Kugenggam amplop yang cukup tebal berisi lembaran uang pemberian abinya Elis ke rumah indekosku. Tak sanggup kutahan air mata yang tiba-tiba menetes karena membayangkan diriku yang beberapa saat lalu masih bingung akan nasib kuliahku besok dan seterusnya.
“Alhamdulillah, ya Allah,” ucapku penuh syukur.
Di rumah, kulihat Fajrin sudah tertidur. Kusimpan baik-baik amplop itu dalam lemari. Lalu, beranjak ke meja belajar. Kuputuskan untuk membalas surat dari Umak.
Assalamualaikum.
Umak, alhamdulillah, keadaan Bram baik-baik saja. Bram mengerti kondisi Umak selama ini. Bram akan mengikuti saran Umak untuk kuliah sambil bekerja. Insya Allah, Bram akan mulai mencari pekerjaan.
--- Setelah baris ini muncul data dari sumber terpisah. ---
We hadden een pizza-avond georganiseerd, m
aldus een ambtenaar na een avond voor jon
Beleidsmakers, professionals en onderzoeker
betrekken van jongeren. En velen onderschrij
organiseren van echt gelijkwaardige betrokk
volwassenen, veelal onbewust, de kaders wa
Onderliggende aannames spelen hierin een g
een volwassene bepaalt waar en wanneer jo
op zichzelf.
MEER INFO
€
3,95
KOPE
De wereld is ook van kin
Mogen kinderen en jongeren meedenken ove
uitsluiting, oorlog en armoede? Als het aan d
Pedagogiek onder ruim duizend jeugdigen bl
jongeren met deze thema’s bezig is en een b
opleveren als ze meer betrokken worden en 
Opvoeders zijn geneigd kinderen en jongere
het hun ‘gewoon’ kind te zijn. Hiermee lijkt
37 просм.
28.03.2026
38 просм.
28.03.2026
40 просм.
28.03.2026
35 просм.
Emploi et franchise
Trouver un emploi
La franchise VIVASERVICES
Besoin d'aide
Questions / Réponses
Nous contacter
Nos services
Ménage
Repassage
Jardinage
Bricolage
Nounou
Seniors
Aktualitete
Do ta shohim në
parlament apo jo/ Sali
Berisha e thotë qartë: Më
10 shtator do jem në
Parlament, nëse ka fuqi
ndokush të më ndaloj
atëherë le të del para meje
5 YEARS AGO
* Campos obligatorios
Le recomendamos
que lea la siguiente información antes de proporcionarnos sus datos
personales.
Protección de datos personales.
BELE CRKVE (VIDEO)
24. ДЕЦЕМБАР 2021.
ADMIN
Bram mohon, jangan Umak jual sawah peninggalan Ayah. Bagaimanapun, itu harta kita yang sangat membantu semenjak Ayah tiada. Jika sawah almarhum Ayah kita jual, keadaan kita akan makin susah. Giliran Bram yang bekerja sekarang, agar Bram tidak selalu merepotkan Umak.
Umak, tetaplah berusaha memajukan warung kita, agar adik-adik bisa terus sekolah. Insya Allah, setelah Bram selesai kuliah nanti, Bram yang akan bekerja untuk Umak.
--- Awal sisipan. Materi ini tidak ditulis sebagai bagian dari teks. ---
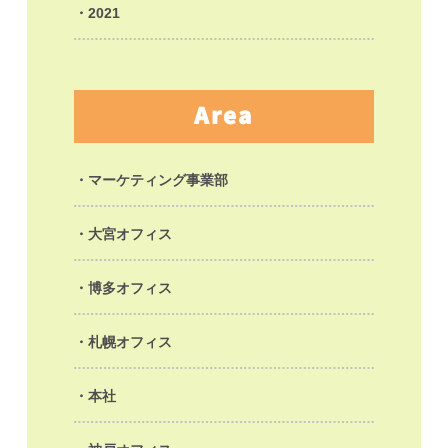
2021
Area
マーケティング事業部
大宮オフィス
博多オフィス
札幌オフィス
本社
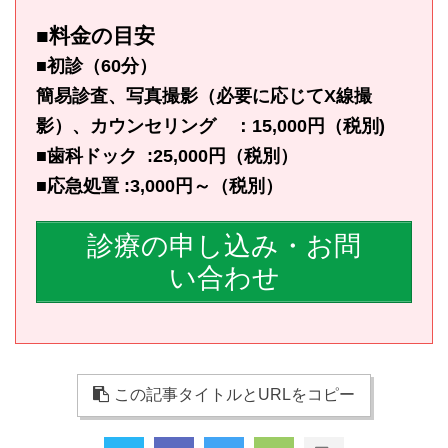
■料金の目安
■初診（60分）
簡易診査、写真撮影（必要に応じてX線撮
影）、カウンセリング ：15,000円（税別)
■歯科ドック :25,000円（税別）
■応急処置 :3,000円～（税別）
診療の申し込み・お問
い合わせ
この記事タイトルとURLをコピー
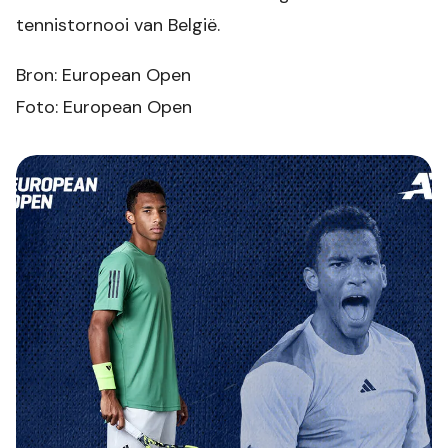
tennistornooi van België.
Bron: European Open
Foto: European Open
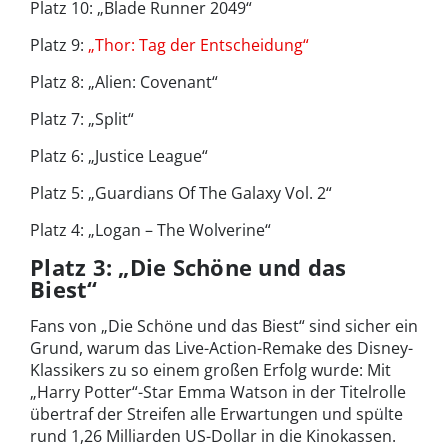
Platz 10: „Blade Runner 2049“
Platz 9:
„Thor: Tag der Entscheidung“
Platz 8: „Alien: Covenant“
Platz 7: „Split“
Platz 6: „Justice League“
Platz 5: „Guardians Of The Galaxy Vol. 2“
Platz 4: „Logan – The Wolverine“
Platz 3: „Die Schöne und das
Biest“
Fans von „Die Schöne und das Biest“ sind sicher ein
Grund, warum das Live-Action-Remake des Disney-
Klassikers zu so einem großen Erfolg wurde: Mit
„Harry Potter“-Star Emma Watson in der Titelrolle
übertraf der Streifen alle Erwartungen und spülte
rund 1,26 Milliarden US-Dollar in die Kinokassen.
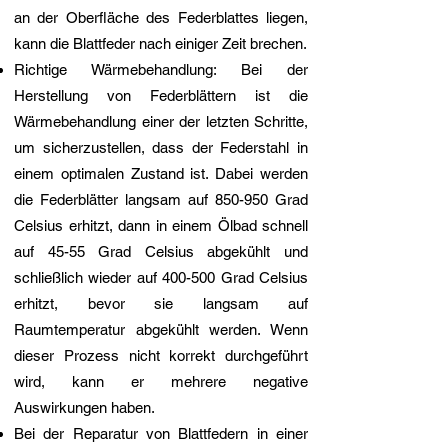
an der Oberfläche des Federblattes liegen,
kann die Blattfeder nach einiger Zeit brechen.
Richtige Wärmebehandlung: Bei der
Herstellung von Federblättern ist die
Wärmebehandlung einer der letzten Schritte,
um sicherzustellen, dass der Federstahl in
einem optimalen Zustand ist. Dabei werden
die Federblätter langsam auf 850-950 Grad
Celsius erhitzt, dann in einem Ölbad schnell
auf 45-55 Grad Celsius abgekühlt und
schließlich wieder auf 400-500 Grad Celsius
erhitzt, bevor sie langsam auf
Raumtemperatur abgekühlt werden. Wenn
dieser Prozess nicht korrekt durchgeführt
wird, kann er mehrere negative
Auswirkungen haben.
Bei der Reparatur von Blattfedern in einer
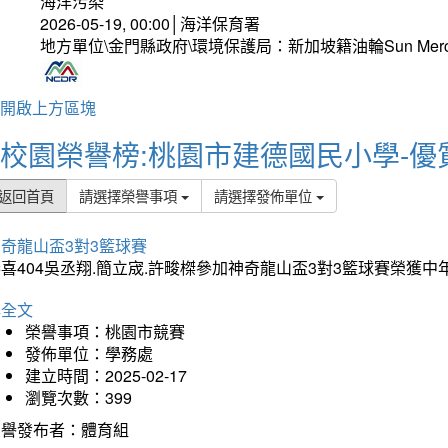
海洋污染
2026-05-19, 00:00│海洋保育署
地方單位\金門縣政府\環境保護局：新加坡籍油輪Sun Mer
開啟上方區塊
校園榮譽榜:桃園市建德國民小學-優
返回首頁
請選擇榮譽事項
請選擇發佈單位
奇龍山盃3對3籃球賽
喜404吳丞翔.簡立宬.許畯榤參加神奇龍山盃3對3籃球賽榮獲
詳全文
榮譽事項：桃園市競賽
發佈單位：學務處
建立時間：2025-02-17
瀏覽次數：399
榮譽發布者：體育組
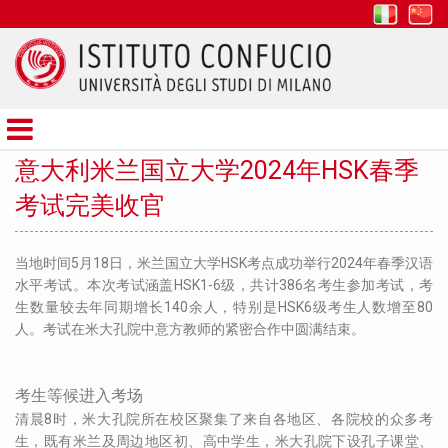
it
z
Istituto
Confucio
意大利米兰国立大学2024年HSK春季
考试完美收官
当地时间5月18日，米兰国立大学HSK考点成功举行2024年春季汉语
水平考试。本次考试涵盖HSK1-6级，共计386名考生参加考试，考
生数量较去年同期增长140余人，特别是HSK6级考生人数增至80
人。考试在米大孔院中意方教师的紧密合作中圆满结束。
考生等候进入考场
清晨8时，米大孔院所在校区聚集了来自各地区、各院校的众多考
生，既有米兰及周边地区初、高中学生，米大孔院下设孔子课堂、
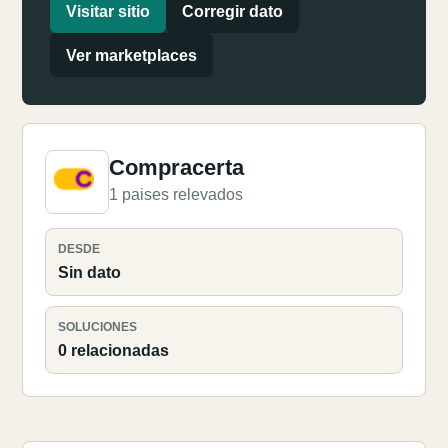
Visitar sitio
Corregir dato
Ver marketplaces
Compracerta
1 paises relevados
DESDE
Sin dato
SOLUCIONES
0 relacionadas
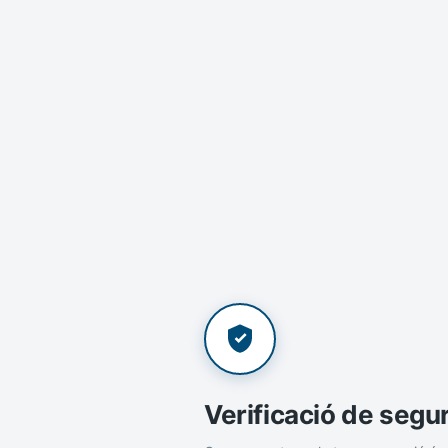
Verificació de segu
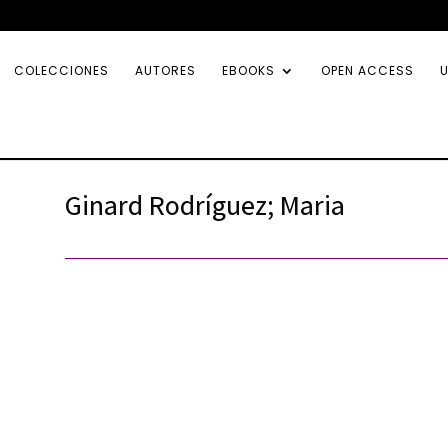
COLECCIONES
AUTORES
EBOOKS
OPEN ACCESS
U
Ginard Rodríguez; Maria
Umak, nasihat Umak akan selalu Bram ingat. Semoga Umak dan adik-adik selalu sehat, dan Allah memudahkan semua urusan kita. Aamiin ....
Wassalamualaikum.
Kulipat surat itu.
Selesai menulis untuk Umak, aku merasa mulai dapat berpikir sedikit jernih. Aku bangkit untuk mempersiapkan curriculum vitae dan surat lamaran pekerjaan. Ya, aku harus segera mendapatkan pekerjaan.
Ketika kantuk mulai menyerang, aku merebahkan punggung di sebelah Fajrin yang sedari tadi sudah memeluk guling.
Tengah malam, tiba-tiba aku terbangun. Kulihat Fajrin terisak dalam doanya setelah bertahajud. Tubuhku bergetar melihat kesungguhannya beribadah. Aku pun bangkit dan pergi ke belakang untuk mengambil air wudhu. Lalu, kukenakan sarung, baju koko dan peci putih. Aku sholat di sebelah Fajrin.
Tenteram dan sejuk sekali hati ini. Luar biasa ketenangan yang kudapatkan. Di rokaat kedua, air mataku mulai menetes. Setelah salam, aku pun menangis deras, teringat Umak yang membanting tulang untuk memperjuangkan hidup kami sepeninggal Ayah. Ya, seharusnya sejak dulu aku bekerja. Sudah seharusnya aku membantu Ibu mencari nafkah.
Tanpa kusadari, sejak tadi ternyata Fajrin memerhatikanku.
“Ente lagi ada masalah?"
Lagi-lagi aku tersenyum dipaksakan. “Ah, nggak ada. Aku nggak apa-apa.”
“Ane ini sahabat ente. Kalau ada masalah, ceritalah. Mungkin ane bisa bantu. Ane tahu, ente lagi punya masalah keuangan, kan?”
Aku terkejut. Entah dari mana Fajrin mengetahuinya. Aku diam saja.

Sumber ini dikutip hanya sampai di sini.